My parent’s endless hard work is what enabled me to go to college. Like most Asians, we were told that if we didn’t do well in school, we would never get ahead in America. I would be petrified if I got an A minus because it was an "Asian F." Neither of my parents went to college so that meant it was even more important for me to. I went to Parsons School of Design, which allowed me to embark on a long and successful career in the world of marketing and communications.
Ironically, for the past ten years I have worked at a museum that is dedicated to telling the story of American immigration through the personal accounts of immigrant families who lived in New York's Lower East Side. I reflect daily on the parallels the museum draws between immigrants who arrived here in the mid-19th century and my family’s personal experience of adjusting to a new culture and language and building a new life from virtually nothing. My parents often talked about what life would have been like if we never left Cuba. They never forgot the opportunity that America provided in a time of great need.
But what will happen to families like mine who face oppression today?
At a time when there are more displaced persons stranded in crisis zones around the world than ever before, the White House last month added additional barriers on refugees seeking to resettle in the United States. This comes on top of the Donald Trump's plan to reduce the number of refugees entering the country annually to 45,000, less than half of what had been proposed by the previous administration and the lowest level that any administration has proposed since 1980.
What will be the cost of this move? For one, stories like mine will become rarer and rarer. If the story of my family teaches us anything, it is that America is made stronger by welcoming refugees, not excluding them. By providing a safe haven and opportunity to people fleeing war, terrorism, oppression, and tyranny, America sends a powerful message to the world about the importance of human rights, a position that has made it a beacon of hope for people around the world for generations. A recent government study showed that refugees brought a $63 billion net benefit to the American economy between 2005 and 2014. They also add immeasurable diversity, innovation, and cultural richness to our country.
In some refugee camp somewhere in the world, there’s a family like mine dreaming of a better life in America. The United States can make it possible for another boy to forget the fear of fleeing his homeland and think of himself as only American.

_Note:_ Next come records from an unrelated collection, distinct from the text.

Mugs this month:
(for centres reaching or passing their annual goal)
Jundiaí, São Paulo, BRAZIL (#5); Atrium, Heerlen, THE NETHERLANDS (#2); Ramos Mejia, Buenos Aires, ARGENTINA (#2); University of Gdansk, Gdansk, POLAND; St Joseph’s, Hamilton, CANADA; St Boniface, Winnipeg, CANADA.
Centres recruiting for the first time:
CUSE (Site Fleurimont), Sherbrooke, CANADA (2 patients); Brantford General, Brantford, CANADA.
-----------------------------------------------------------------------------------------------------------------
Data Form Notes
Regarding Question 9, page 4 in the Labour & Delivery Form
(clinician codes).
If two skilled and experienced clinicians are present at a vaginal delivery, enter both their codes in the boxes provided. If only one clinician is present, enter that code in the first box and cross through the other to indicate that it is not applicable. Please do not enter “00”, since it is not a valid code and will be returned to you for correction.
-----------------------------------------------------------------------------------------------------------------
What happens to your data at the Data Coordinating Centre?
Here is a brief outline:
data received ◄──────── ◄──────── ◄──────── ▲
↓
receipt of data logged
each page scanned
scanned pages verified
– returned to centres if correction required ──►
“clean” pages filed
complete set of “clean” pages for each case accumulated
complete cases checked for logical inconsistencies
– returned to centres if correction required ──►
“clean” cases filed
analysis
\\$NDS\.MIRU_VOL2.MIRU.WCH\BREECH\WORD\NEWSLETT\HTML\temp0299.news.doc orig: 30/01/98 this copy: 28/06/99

But America must open—not close—its doors if it is to do so.
David Eng is vice president of marketing and communications at the Lower East Side Tenement Museum. Founded in 1988, the Tenement Museum tells the story of American immigration through the personal accounts of immigrant families, allowing visitors to encounter immigration as a vital force in shaping the nation’s culture, economy, and society. In 2016, the Tenement Museum welcomed more than 238,000 visitors, including 55,000 students.